▶ _Extract to read_
# # # # # # #

Summary of Using Temperature, Rainwater, and Vibration Sensors on an Arduino to Protect Railways
Summary: This project demonstrates a small-scale Arduino system using temperature, rainwater, and vibration sensors with MATLAB to detect track hazards. Sensor readings drive LEDs and a buzzer and log data, showing how such monitoring could improve railway safety.
Parts used in the Using Temperature, Rainwater, and Vibration Sensors on an Arduino to Protect Railways:
- A computer with the latest version of MATLAB installed
- Arduino Board
- Temperature Sensor
- Rainwater Sensor
- Vibration Sensor
- Red LED Light
- Blue LED Light
- Green LED Light
- RBG LED Light
- Buzzer
- 18 Male-Male Wires
- 3 Female-Male Wires
- 2 Female-Female Wires
- 6 330 ohm resistors
- 1 100 ohm resistor
In modern-day society, an increase in rail passengers means that rail companies must do more to optimize networks to keep up with the demand. In this project we will show on a small scale how temperature, rainwater, and vibration sensors on an arduino board can potentially help increase the safety of passengers.

# # # # # # #

▶ _What you have to do_
Please state how many 330 ohm resistors the railway sensor project summary lists among its parts. The items that follow come from a separate source.

# # # # # # #

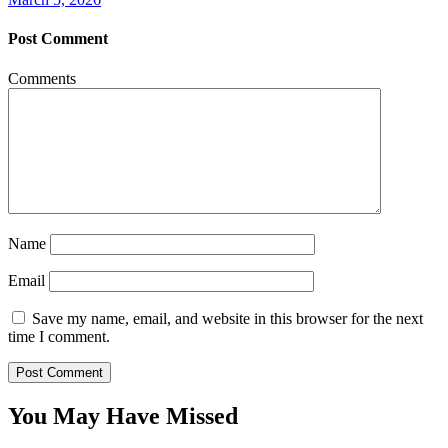
Post Comment
Comments
Name
Email
Save my name, email, and website in this browser for the next
time I comment.
You May Have Missed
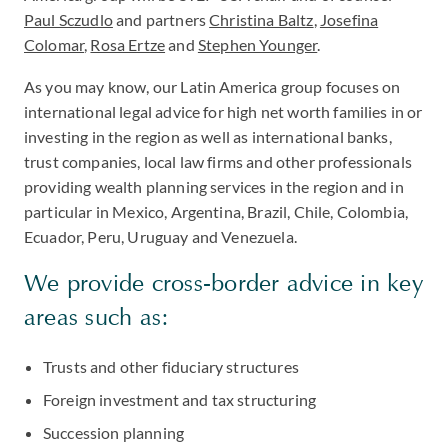
Paul Sczudlo
and partners
Christina Baltz
,
Josefina
Colomar
,
Rosa Ertze
and
Stephen Younger
.
As you may know, our Latin America group focuses on
international legal advice for high net worth families in or
investing in the region as well as international banks,
trust companies, local law firms and other professionals
providing wealth planning services in the region and in
particular in Mexico, Argentina, Brazil, Chile, Colombia,
Ecuador, Peru, Uruguay and Venezuela.
We provide cross-border advice in key
areas such as:
Trusts and other fiduciary structures
Foreign investment and tax structuring
Succession planning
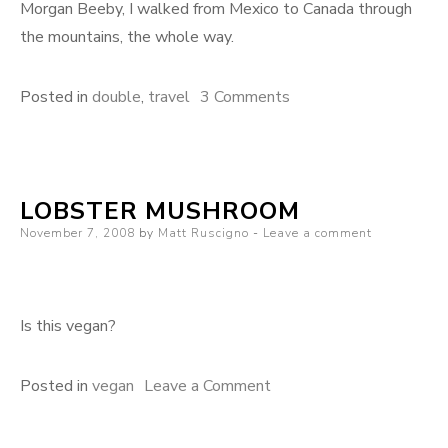
Morgan Beeby, I walked from Mexico to Canada through
the mountains, the whole way.
on
Posted in
double
,
travel
3 Comments
Death
Valley
(again)
LOBSTER MUSHROOM
Posted
November 7, 2008
by
Matt Ruscigno
Leave a comment
on
Is this vegan?
on
Posted in
vegan
Leave a Comment
Lobster
mushroom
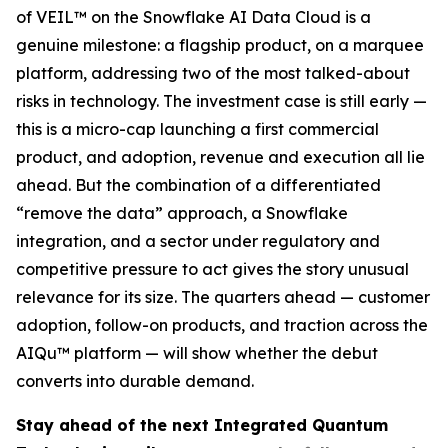
of VEIL™ on the Snowflake AI Data Cloud is a
genuine milestone: a flagship product, on a marquee
platform, addressing two of the most talked-about
risks in technology. The investment case is still early —
this is a micro-cap launching a first commercial
product, and adoption, revenue and execution all lie
ahead. But the combination of a differentiated
“remove the data” approach, a Snowflake
integration, and a sector under regulatory and
competitive pressure to act gives the story unusual
relevance for its size. The quarters ahead — customer
adoption, follow-on products, and traction across the
AIQu™ platform — will show whether the debut
converts into durable demand.
Stay ahead of the next Integrated Quantum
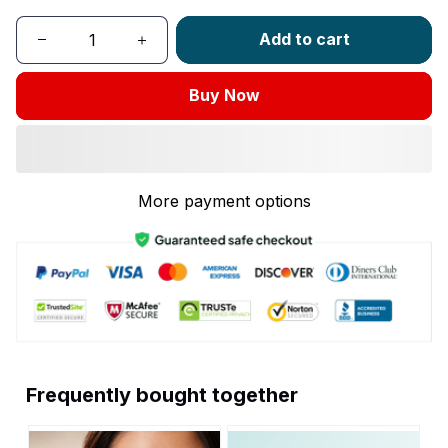
Add to cart
Buy Now
More payment options
Frequently bought together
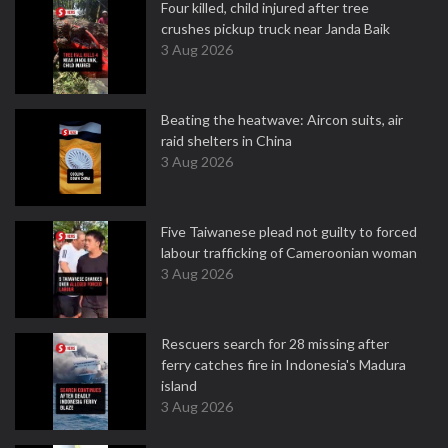
Four killed, child injured after tree
crushes pickup truck near Janda Baik
3 Aug 2026
Beating the heatwave: Aircon suits, air
raid shelters in China
3 Aug 2026
Five Taiwanese plead not guilty to forced
labour trafficking of Cameroonian woman
3 Aug 2026
Rescuers search for 28 missing after
ferry catches fire in Indonesia's Madura
island
3 Aug 2026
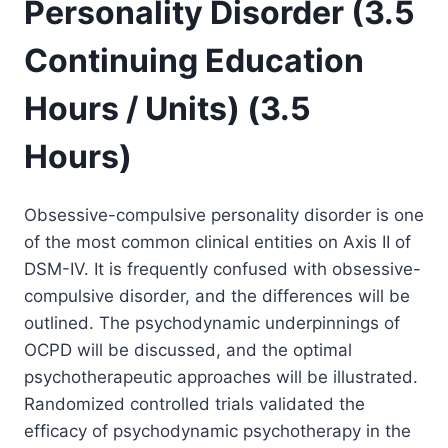
Personality Disorder (3.5
Continuing Education
Hours / Units) (3.5
Hours)
Obsessive-compulsive personality disorder is one
of the most common clinical entities on Axis II of
DSM-IV. It is frequently confused with obsessive-
compulsive disorder, and the differences will be
outlined. The psychodynamic underpinnings of
OCPD will be discussed, and the optimal
psychotherapeutic approaches will be illustrated.
Randomized controlled trials validated the
efficacy of psychodynamic psychotherapy in the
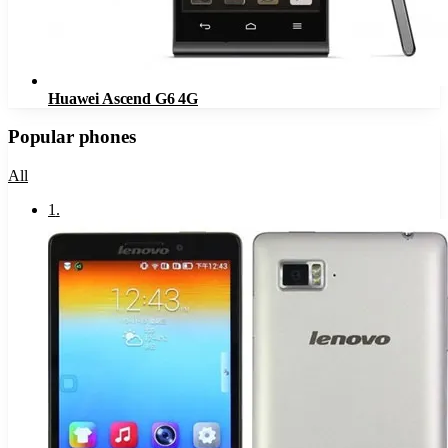
Huawei Ascend G6 4G
Popular phones
All
1
.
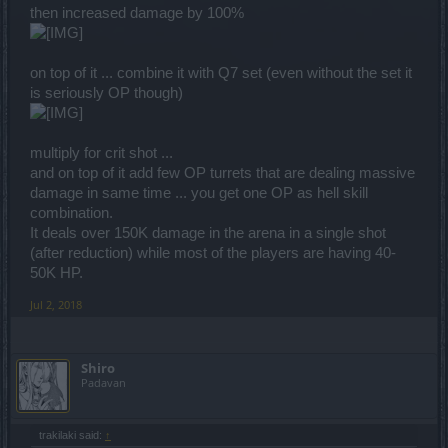
then increased damage by 100%
on top of it ... combine it with Q7 set (even without the set it
is seriously OP though)
multiply for crit shot ...
and on top of it add few OP turrets that are dealing massive
damage in same time ... you get one OP as hell skill
combination.
It deals over 150K damage in the arena in a single shot
(after reduction) while most of the players are having 40-
50K HP.
Jul 2, 2018
Shiro
Padavan
trakilaki said:
↑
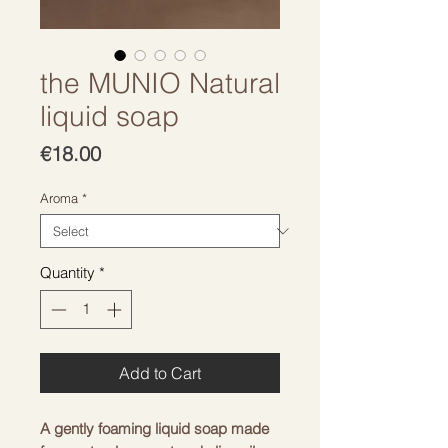
the MUNIO Natural
liquid soap
Price
€18.00
Aroma
*
Quantity
*
Add to Cart
A gently foaming liquid soap made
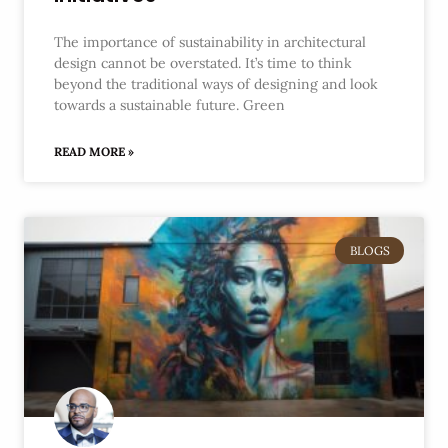
The importance of sustainability in architectural
design cannot be overstated. It’s time to think
beyond the traditional ways of designing and look
towards a sustainable future. Green
READ MORE »
BLOGS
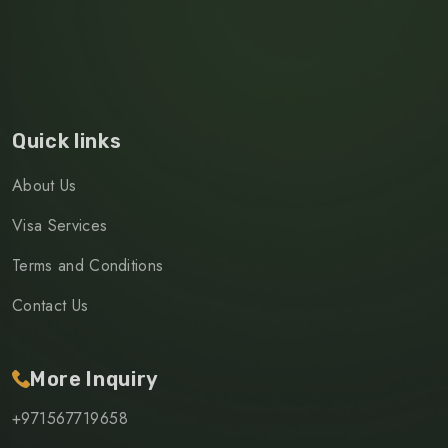
Quick links
About Us
Visa Services
Terms and Conditions
Contact Us
More Inquiry
+971567719658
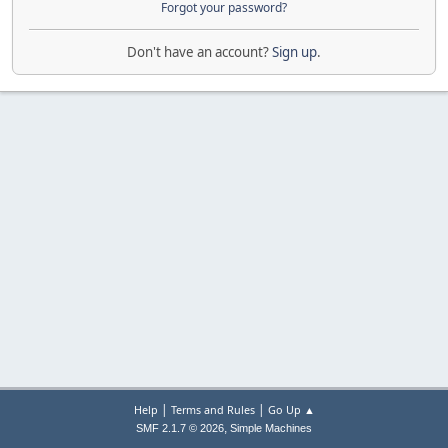
Forgot your password?
Don't have an account?
Sign up
.
|
|
Help
Terms and Rules
Go Up ▲
,
SMF 2.1.7 © 2026
Simple Machines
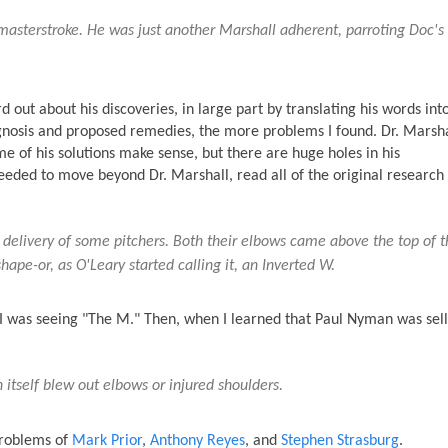
masterstroke. He was just another Marshall adherent, parroting Doc's
 out about his discoveries, in large part by translating his words into
agnosis and proposed remedies, the more problems I found. Dr. Marsha
e of his solutions make sense, but there are huge holes in his
eeded to move beyond Dr. Marshall, read all of the original research
 delivery of some pitchers. Both their elbows came above the top of t
ape-or, as O'Leary started calling it, an Inverted W.
at I was seeing "The M." Then, when I learned that Paul Nyman was sell
itself blew out elbows or injured shoulders.
problems of
Mark Prior
,
Anthony Reyes
, and
Stephen Strasburg
.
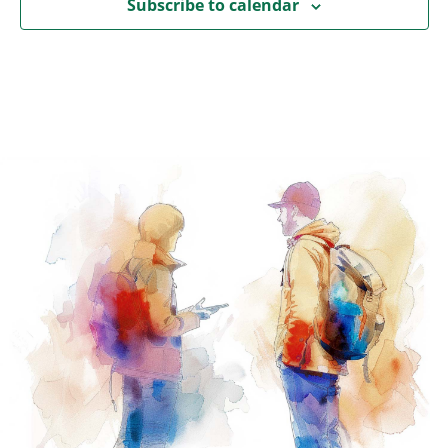
Subscribe to calendar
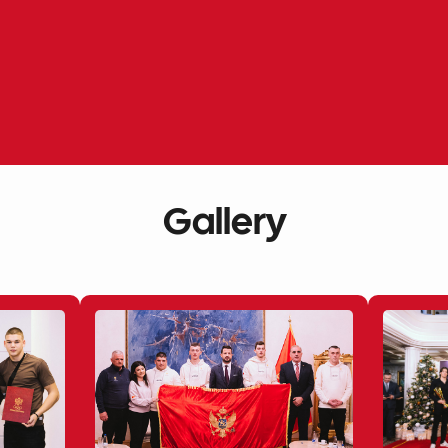
Gallery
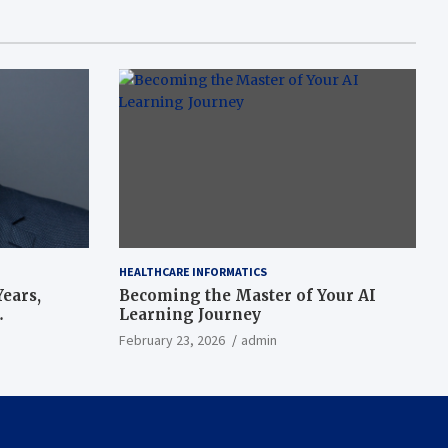
HEALTHCARE INFORMATICS
ears,
Becoming the Master of Your AI
Learning Journey
beat’
February 23, 2026
admin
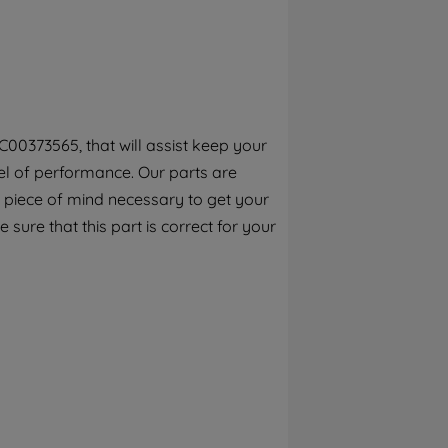
By clicking the "Continue without
accepting" button at the top right, only
strictly necessary cookies will be
maintained. By clicking on "ACCEPT ALL
COOKIES", you consent to the use of all of
our cookies and the sharing of your data
00373565, that will assist keep your
with third parties for such purposes. By
el of performance. Our parts are
clicking "I WISH TO SET MY PREFERENCE",
you can set your preferences.
 piece of mind necessary to get your
 sure that this part is correct for your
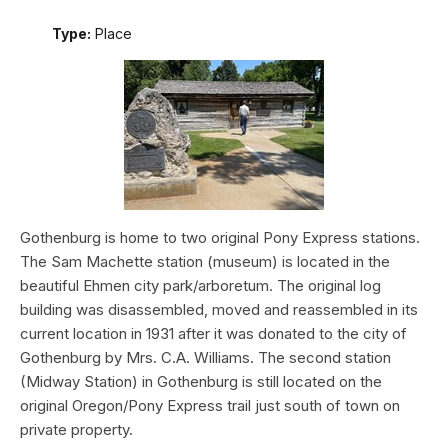
Type:
Place
Gothenburg is home to two original Pony Express stations.
The Sam Machette station (museum) is located in the
beautiful Ehmen city park/arboretum. The original log
building was disassembled, moved and reassembled in its
current location in 1931 after it was donated to the city of
Gothenburg by Mrs. C.A. Williams. The second station
(Midway Station) in Gothenburg is still located on the
original Oregon/Pony Express trail just south of town on
private property.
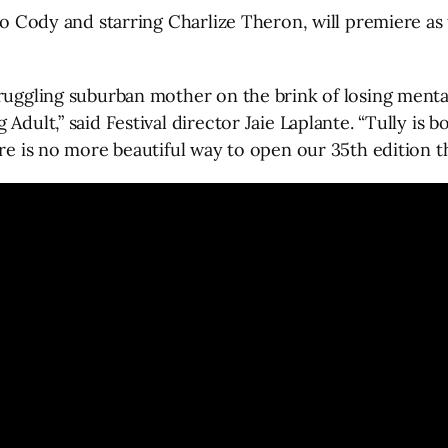
blo Cody and starring Charlize Theron, will premiere as
ruggling suburban mother on the brink of losing mental
Adult,” said Festival director Jaie Laplante. “Tully is b
re is no more beautiful way to open our 35th edition th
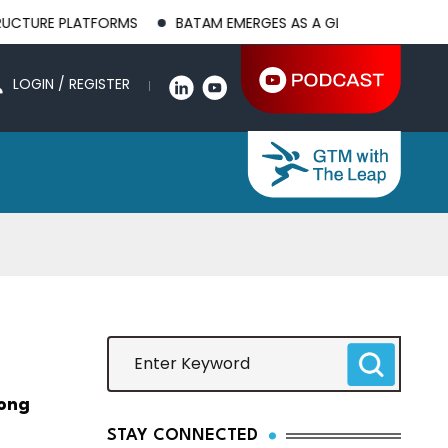
LATFORMS
BATAM EMERGES AS A GLOBAL MANUFACTURING HUB
LOGIN / REGISTER
rong
STAY CONNECTED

# # # # # # #

▶ _Solution_
Six.